The Erotic of the Earth finds perhaps its most iconic form in travel.
Georges Amar, The Meaning of the EarthIntroduction
Movement makes us pick things up and put things down. We’re collectors, picking up, consciously or not, elements of culture, landscape, history and mood. We’re bestowers, leaving things of ourselves behind. These, too, are harvested and recycled by those travelling after us. Places are being written and rewritten by our movements and those of others. In this dance, places become sites of exchange, collecting and layering. During the unprecedented Covid-19 lockdowns, the dramatic shifts in how we move in, experience and perceive places have opened new possibilities in orientating the palimpsest of places and what might be rewritten.
Environmental psychology refers to this layering as place-identity. In sacred terms, we think of it as genius loci. Place-identity is about the ways in which we attach ourselves to our locales. Places are packed full of dif-ferent things. Smells, sounds, memories, activities, movements, people, artefacts, all site-specific, are part of our identity. Harold Proshansky defined it as:
a sub-structure of the self-identity of the person consisting of, broadly conceived, cognitions about the physical world in which the individual lives. These cognitions represent memories, ideals, feelings, attitudes, values, preferences, meanings, and conceptions of behavior and experience which relate to the variety and complexity of physical settings […] consisting of places, spaces and their properties which have served instrumentally in the satisfaction of the person's biological, psychological, social, and cultural needs.
This web connects us to our locales and becomes a totem for how we see ourselves in the world. We are deeply and intrinsically embedded in our physical and cultural landscapes. Our landscapes bring about an embodied cognitive awareness of our sense of self. Place-identity mirrors our subjecthood and marks out our identity too. It comes about through the navigation of physical, historic, communal, familial and personal layers.

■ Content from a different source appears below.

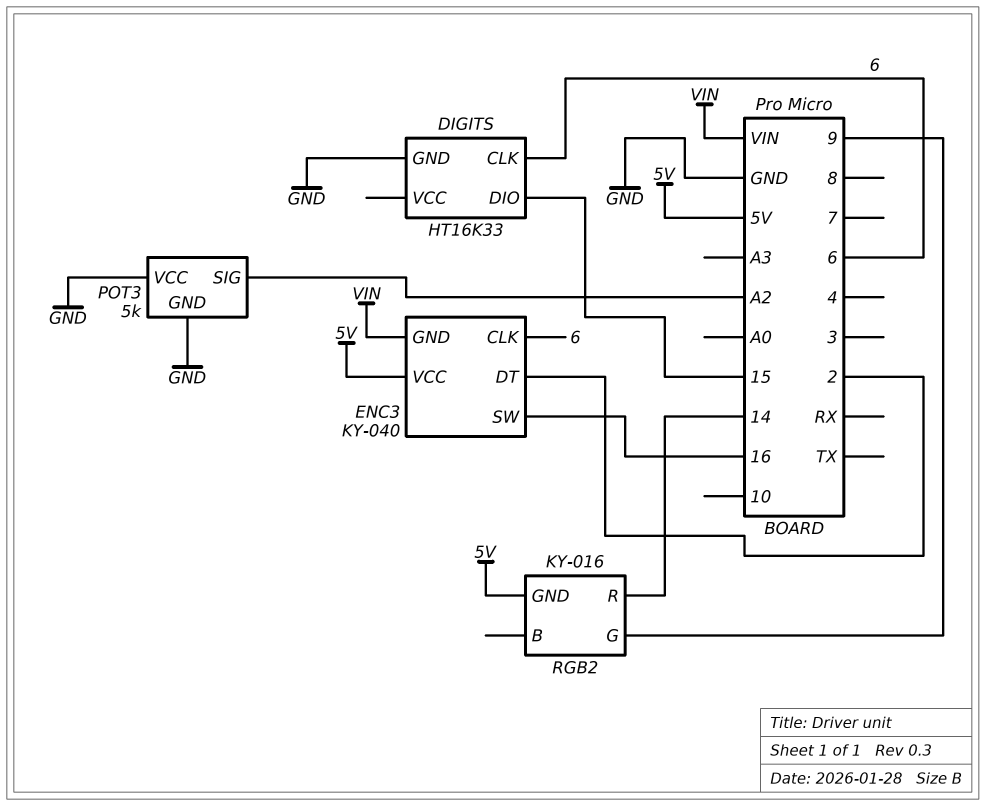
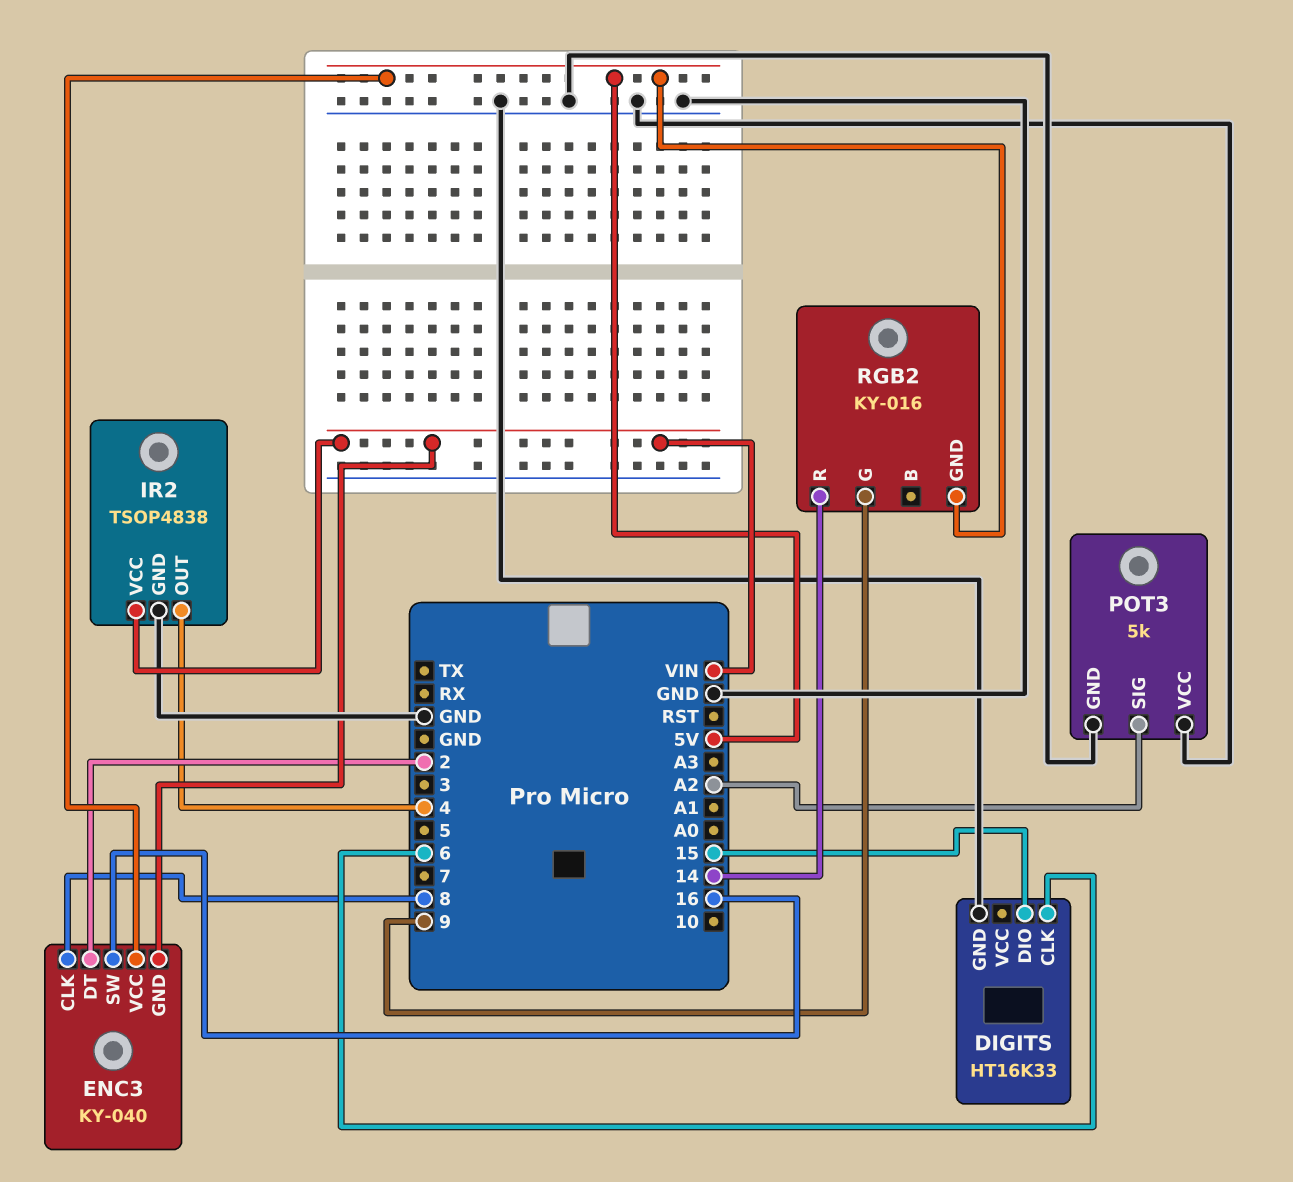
ENC3 pin CLK: 6 -> 8
IR2: none -> TSOP4838
IR2 pin GND: none -> GND
IR2 pin OUT: none -> 4
IR2 pin VCC: none -> VIN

This place-people interaction has been shaken during the Covid-19 lockdowns. Restricted in how we move, our access to place-identity stimuli has been curbed. Time, distance and variability have all been narrowed, forcing travellers into journeys of repetition – the same terrain and distance. This has coincided with the temporary remodelling of places – abandoned high streets, the closure of important buildings and isolation. Openness and inclusivity are replaced by closure, solitude and alienation.